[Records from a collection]
=======

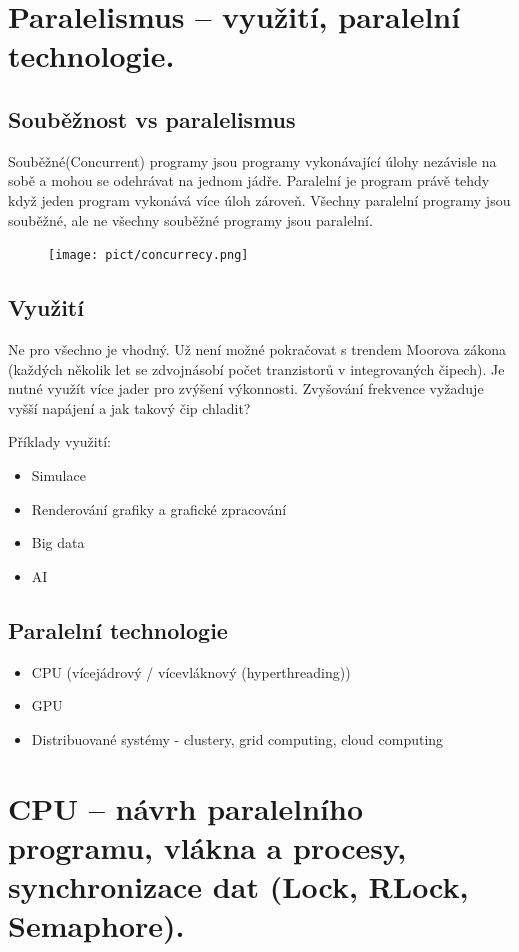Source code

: \section{Paralelismus – využití, paralelní technologie.}
\subsection{Souběžnost vs paralelismus}
Souběžné(Concurrent) programy jsou programy vykonávající úlohy nezávisle na sobě a mohou se odehrávat na jednom jádře.
Paralelní je program právě tehdy když jeden program vykonává více úloh zároveň. Všechny paralelní programy jsou 
souběžné, ale ne všechny souběžné programy jsou paralelní.

\begin{figure}
    \centering
    \texttt{[image: pict/concurrecy.png]}
\end{figure}

\subsection{Využití}
Ne pro všechno je vhodný. Už není možné pokračovat s trendem Moorova zákona (každých několik let se zdvojnásobí počet tranzistorů
v integrovaných čipech). Je nutné využít více jader pro zvýšení výkonnosti. Zvyšování frekvence vyžaduje vyšší napájení a jak 
takový čip chladit?

Příklady využití: 
\begin{itemize}
    \item Simulace
    \item Renderování grafiky a grafické zpracování
    \item Big data
    \item AI
\end{itemize}

\subsection{Paralelní technologie}
\begin{itemize}
    \item CPU (vícejádrový / vícevláknový (hyperthreading))
    \item GPU
    \item Distribuované systémy - clustery, grid computing, cloud computing
\end{itemize}

\section{CPU – návrh paralelního programu, vlákna a procesy, synchronizace dat (Lock, RLock, Semaphore).}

=======

## Exercise objective
Please give the number of lines in the data above that hold "subsection", and write nothing else.

## Written reply
3